TASK TO CARRY OUT: Exact repetition is the task: copy every entry below.

THE DATA:
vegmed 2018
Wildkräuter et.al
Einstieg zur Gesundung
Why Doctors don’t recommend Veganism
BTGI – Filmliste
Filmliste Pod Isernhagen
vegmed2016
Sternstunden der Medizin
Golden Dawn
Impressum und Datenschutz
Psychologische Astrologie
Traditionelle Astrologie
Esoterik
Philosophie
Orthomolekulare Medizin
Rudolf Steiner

FINISHED EXERCISE:
vegmed 2018
Wildkräuter et.al
Einstieg zur Gesundung
Why Doctors don’t recommend Veganism
BTGI – Filmliste
Filmliste Pod Isernhagen
vegmed2016
Sternstunden der Medizin
Golden Dawn
Impressum und Datenschutz
Psychologische Astrologie
Traditionelle Astrologie
Esoterik
Philosophie
Orthomolekulare Medizin
Rudolf Steiner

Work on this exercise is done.